Ensuite, nous sommes tenus d'exercer une vigilance constante sur les opérations.

Enfin, nous devons examiner toutes les transactions inhabituelles, ce qui peut conduire à des signalements à TRACFIN, en vertu de nos obligations déclaratives de soupçon de blanchiment.

À cet égard, sachez que notre groupe procède à environ 2 500 déclarations de soupçon de blanchiment à TRACFIN chaque année et que ce chiffre progresse régulièrement.

Pour respecter ces obligations et s'assurer de la conformité des opérations de ses clients, BNP Paribas s'appuie sur un dispositif mobilisant un personnel très nombreux et très expérimenté. En effet, nos équipes dites de conformité comptent près de 2 000 personnes dans le monde. Autrement dit, chez BNP Paribas, 2 000 salariés sont affectés à temps plein aux activités de compliance. Ces personnes sont placées sous la direction de M. Jean Clamon, délégué général et membre du comité exécutif, qui est présent à mes côtés. Ces équipes s'appuient de surcroît sur un réseau additionnel dit de contrôle de premier niveau, qui est lui-même composé de 1 500 collaborateurs répartis dans les différentes entités de la banque.
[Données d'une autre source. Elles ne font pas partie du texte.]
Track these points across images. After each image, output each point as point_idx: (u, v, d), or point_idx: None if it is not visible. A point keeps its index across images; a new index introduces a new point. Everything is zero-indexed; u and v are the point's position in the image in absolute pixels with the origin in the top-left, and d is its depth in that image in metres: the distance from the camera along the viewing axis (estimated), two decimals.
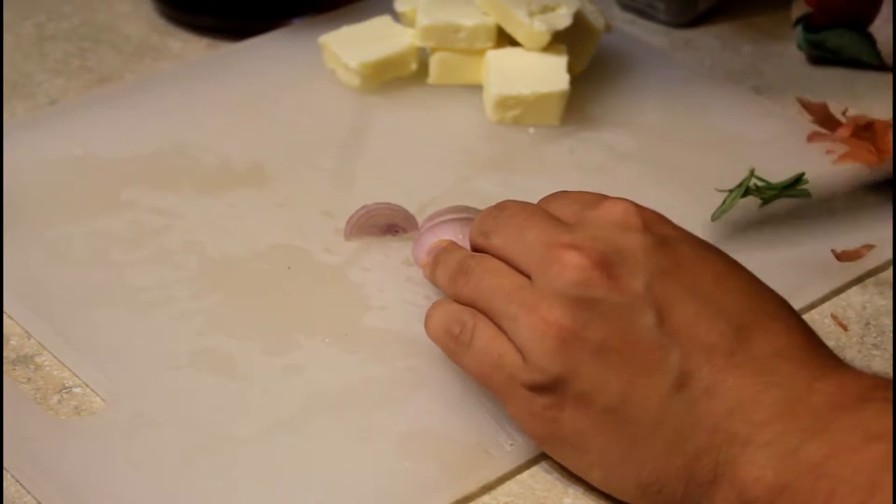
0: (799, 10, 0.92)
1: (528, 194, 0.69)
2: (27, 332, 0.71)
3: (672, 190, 0.80)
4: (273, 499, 0.62)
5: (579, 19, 0.86)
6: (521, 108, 0.84)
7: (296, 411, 0.66)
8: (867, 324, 0.73)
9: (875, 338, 0.73)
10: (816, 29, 0.91)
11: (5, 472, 0.64)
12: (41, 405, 0.67)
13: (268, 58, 0.90)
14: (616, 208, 0.62)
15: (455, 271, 0.65)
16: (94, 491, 0.62)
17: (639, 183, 0.81)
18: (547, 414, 0.61)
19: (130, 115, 0.85)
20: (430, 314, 0.66)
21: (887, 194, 0.71)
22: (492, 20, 0.85)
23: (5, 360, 0.69)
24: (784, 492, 0.55)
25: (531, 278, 0.61)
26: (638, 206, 0.62)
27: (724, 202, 0.79)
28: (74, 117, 0.84)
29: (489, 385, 0.63)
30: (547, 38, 0.84)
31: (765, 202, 0.79)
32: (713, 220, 0.78)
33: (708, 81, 0.90)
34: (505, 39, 0.86)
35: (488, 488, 0.64)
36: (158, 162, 0.81)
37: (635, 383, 0.59)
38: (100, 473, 0.63)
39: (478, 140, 0.84)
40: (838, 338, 0.72)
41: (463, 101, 0.87)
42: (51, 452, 0.64)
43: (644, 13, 0.97)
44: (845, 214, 0.73)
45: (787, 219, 0.76)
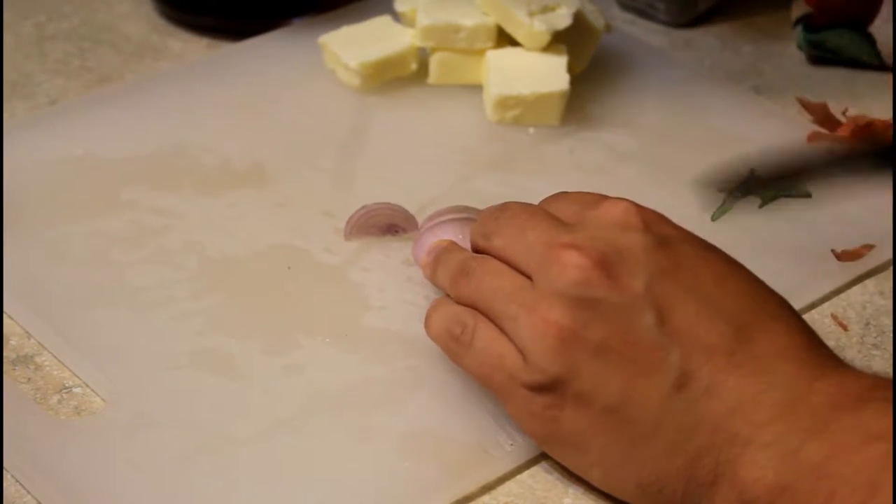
0: (799, 10, 0.92)
1: (528, 194, 0.69)
2: (27, 332, 0.71)
3: (672, 190, 0.80)
4: (273, 499, 0.62)
5: (579, 19, 0.86)
6: (521, 108, 0.84)
7: (296, 411, 0.66)
8: (867, 324, 0.73)
9: (875, 338, 0.73)
10: (816, 29, 0.91)
11: (5, 472, 0.64)
12: (41, 405, 0.67)
13: (268, 58, 0.90)
14: (616, 208, 0.62)
15: (456, 272, 0.65)
16: (94, 491, 0.62)
17: (639, 183, 0.81)
18: (547, 414, 0.61)
19: (130, 115, 0.85)
20: (430, 314, 0.66)
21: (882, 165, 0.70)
22: (492, 20, 0.85)
23: (5, 360, 0.69)
24: (784, 492, 0.55)
25: (532, 279, 0.61)
26: (638, 205, 0.62)
27: (724, 202, 0.79)
28: (74, 117, 0.84)
29: (490, 385, 0.63)
30: (547, 38, 0.84)
31: (765, 202, 0.79)
32: (713, 220, 0.78)
33: (708, 81, 0.90)
34: (505, 39, 0.86)
35: (488, 488, 0.64)
36: (158, 162, 0.81)
37: (635, 383, 0.59)
38: (100, 473, 0.63)
39: (478, 140, 0.84)
40: (838, 338, 0.72)
41: (463, 101, 0.87)
42: (51, 452, 0.63)
43: (644, 13, 0.97)
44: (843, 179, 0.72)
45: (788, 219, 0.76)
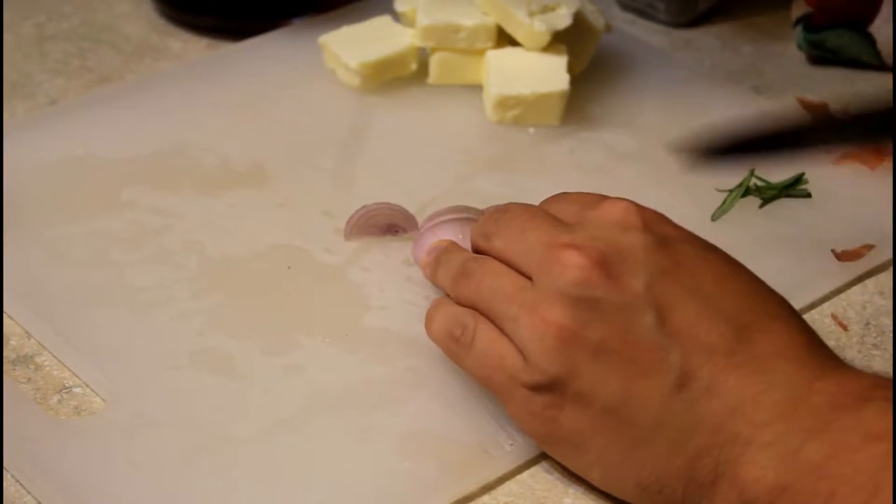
0: (799, 10, 0.92)
1: (528, 194, 0.69)
2: (27, 332, 0.71)
3: (672, 190, 0.80)
4: (273, 499, 0.62)
5: (579, 19, 0.86)
6: (521, 108, 0.84)
7: (296, 411, 0.66)
8: (867, 324, 0.73)
9: (875, 338, 0.73)
10: (816, 29, 0.91)
11: (5, 472, 0.64)
12: (41, 405, 0.67)
13: (268, 58, 0.90)
14: (616, 208, 0.62)
15: (457, 273, 0.65)
16: (94, 491, 0.62)
17: (639, 183, 0.81)
18: (546, 413, 0.61)
19: (130, 115, 0.85)
20: (430, 315, 0.66)
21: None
22: (492, 20, 0.85)
23: (5, 360, 0.69)
24: (785, 492, 0.55)
25: (532, 279, 0.61)
26: (638, 205, 0.62)
27: (724, 202, 0.79)
28: (74, 117, 0.84)
29: (490, 386, 0.63)
30: (547, 38, 0.84)
31: (765, 202, 0.79)
32: (713, 219, 0.78)
33: (708, 81, 0.90)
34: (505, 39, 0.86)
35: (488, 488, 0.64)
36: (158, 162, 0.81)
37: (635, 383, 0.59)
38: (100, 473, 0.63)
39: (478, 140, 0.84)
40: (838, 338, 0.72)
41: (463, 101, 0.87)
42: (51, 452, 0.63)
43: (644, 13, 0.97)
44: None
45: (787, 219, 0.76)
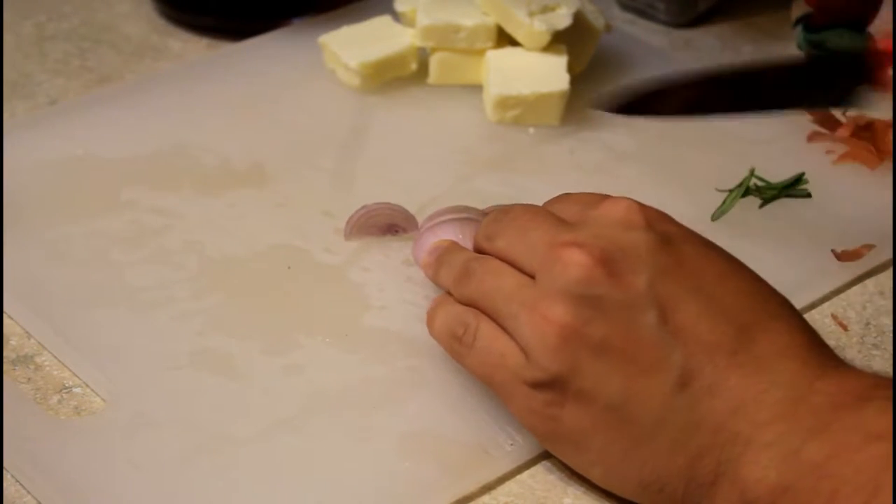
0: (799, 10, 0.92)
1: (528, 194, 0.69)
2: (27, 332, 0.71)
3: (672, 190, 0.80)
4: (273, 499, 0.62)
5: (579, 19, 0.86)
6: (521, 108, 0.84)
7: (296, 411, 0.66)
8: (867, 324, 0.73)
9: (875, 338, 0.73)
10: (816, 29, 0.91)
11: (5, 472, 0.63)
12: (41, 405, 0.67)
13: (268, 58, 0.90)
14: (618, 206, 0.62)
15: (459, 272, 0.65)
16: (94, 491, 0.62)
17: (639, 183, 0.81)
18: (547, 411, 0.61)
19: (130, 115, 0.85)
20: (432, 314, 0.66)
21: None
22: (492, 20, 0.85)
23: (5, 360, 0.69)
24: (786, 492, 0.55)
25: (535, 278, 0.61)
26: (641, 204, 0.62)
27: (724, 202, 0.79)
28: (74, 117, 0.84)
29: (492, 384, 0.63)
30: (547, 38, 0.84)
31: (765, 202, 0.79)
32: (713, 219, 0.78)
33: None
34: (505, 39, 0.86)
35: (488, 488, 0.64)
36: (158, 162, 0.81)
37: (637, 382, 0.59)
38: (100, 473, 0.63)
39: (478, 140, 0.84)
40: (838, 338, 0.72)
41: (463, 101, 0.87)
42: (51, 452, 0.63)
43: (644, 13, 0.97)
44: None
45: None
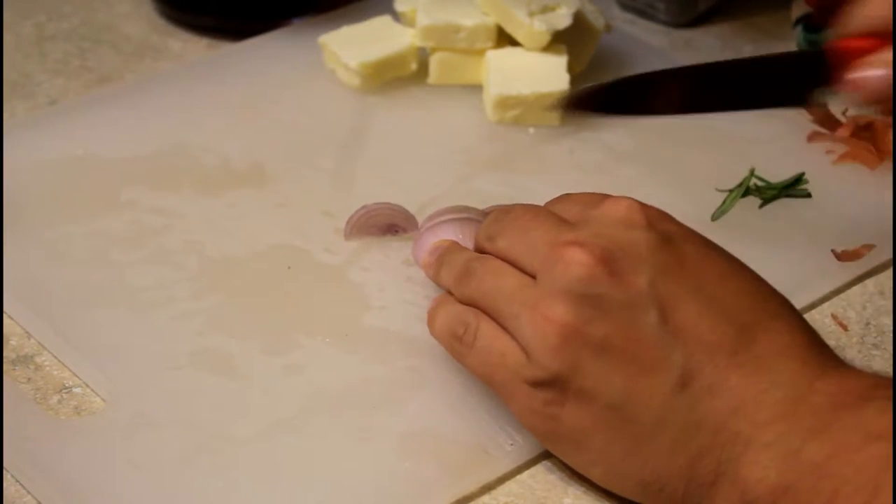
0: (799, 10, 0.92)
1: (528, 194, 0.69)
2: (27, 332, 0.71)
3: (672, 190, 0.80)
4: (273, 499, 0.62)
5: (579, 19, 0.86)
6: (521, 108, 0.84)
7: (296, 411, 0.66)
8: (867, 324, 0.73)
9: (875, 338, 0.73)
10: (816, 29, 0.91)
11: (5, 472, 0.63)
12: (41, 405, 0.67)
13: (268, 58, 0.90)
14: (619, 205, 0.62)
15: (460, 272, 0.65)
16: (94, 491, 0.62)
17: (639, 183, 0.81)
18: (547, 410, 0.61)
19: (130, 115, 0.85)
20: (433, 314, 0.66)
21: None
22: (492, 20, 0.85)
23: (5, 360, 0.69)
24: (787, 492, 0.55)
25: (536, 278, 0.61)
26: (642, 203, 0.62)
27: (724, 202, 0.79)
28: (74, 117, 0.84)
29: (492, 384, 0.63)
30: (547, 38, 0.84)
31: (765, 202, 0.79)
32: (713, 219, 0.78)
33: None
34: (505, 39, 0.86)
35: (488, 488, 0.64)
36: (158, 162, 0.81)
37: (638, 381, 0.59)
38: (100, 473, 0.63)
39: (478, 140, 0.84)
40: (838, 338, 0.72)
41: (463, 101, 0.86)
42: (51, 452, 0.63)
43: (644, 13, 0.97)
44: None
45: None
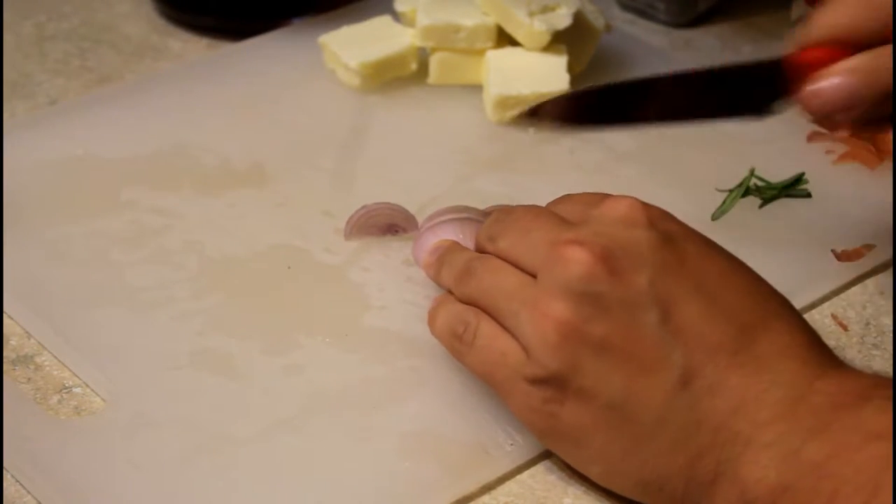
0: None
1: (528, 194, 0.69)
2: (27, 332, 0.71)
3: (672, 190, 0.80)
4: (273, 499, 0.62)
5: (579, 19, 0.86)
6: (521, 108, 0.84)
7: (296, 411, 0.66)
8: (867, 324, 0.73)
9: (875, 338, 0.73)
10: None
11: (5, 472, 0.63)
12: (41, 405, 0.67)
13: (268, 58, 0.90)
14: (620, 204, 0.62)
15: (460, 272, 0.65)
16: (94, 491, 0.62)
17: (639, 183, 0.81)
18: (547, 408, 0.61)
19: (130, 115, 0.85)
20: (433, 313, 0.66)
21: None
22: (492, 20, 0.85)
23: (5, 360, 0.69)
24: (787, 492, 0.55)
25: (536, 277, 0.61)
26: (643, 202, 0.62)
27: (724, 202, 0.79)
28: (74, 117, 0.84)
29: (492, 383, 0.63)
30: (547, 38, 0.84)
31: (765, 202, 0.79)
32: (713, 219, 0.78)
33: None
34: (505, 39, 0.86)
35: (488, 488, 0.64)
36: (158, 162, 0.81)
37: (638, 380, 0.59)
38: (100, 473, 0.63)
39: (478, 140, 0.84)
40: (838, 338, 0.72)
41: (463, 101, 0.87)
42: (51, 452, 0.63)
43: (644, 13, 0.97)
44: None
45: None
Au total, ce sont donc plus de 3 500 personnes, au sein de notre groupe, qui travaillent à s'assurer de la légalité de nos opérations, de leur conformité et de l'absence de fraude. Chacune de nos entités dans le monde, sans exception, dispose d'un dispositif de conformité placé sous l'autorité de Jean Clamon, qui lui-même siège au comité exécutif et dépend directement du directeur général du groupe, Jean-Laurent Bonnafé.

En conclusion, nous avons la conviction que notre politique et nos actes en matière de lutte contre l'évasion des capitaux hors de France sont conformes aux objectifs visés par les autorités de notre pays. Le secteur financier joue même un rôle non négligeable dans la détection des transactions suspectes.

Le dispositif réglementaire français est rigoureux, notamment en matière d'obligations déclaratives et de transparence, qu'il s'agisse des activités des établissements financiers pour leur propre compte ou des opérations qu'ils réalisent pour leurs clients.

À cet égard, il convient de veiller collectivement à pouvoir distinguer entre les opérations assimilables à de l'évasion fiscale et les activités légitimes des entreprises françaises, qui contribuent au développement de notre économie grâce à leur présence internationale.

Enfin, m'adressant aujourd'hui au législateur, je voudrais lui dire que seules des règles homogènes au plan international et une juste répartition des obligations entre tous les acteurs concernés peuvent permettre de réduire encore les incidences économiques des pratiques sur lesquelles vous enquêtez et que vous condamnez à juste titre.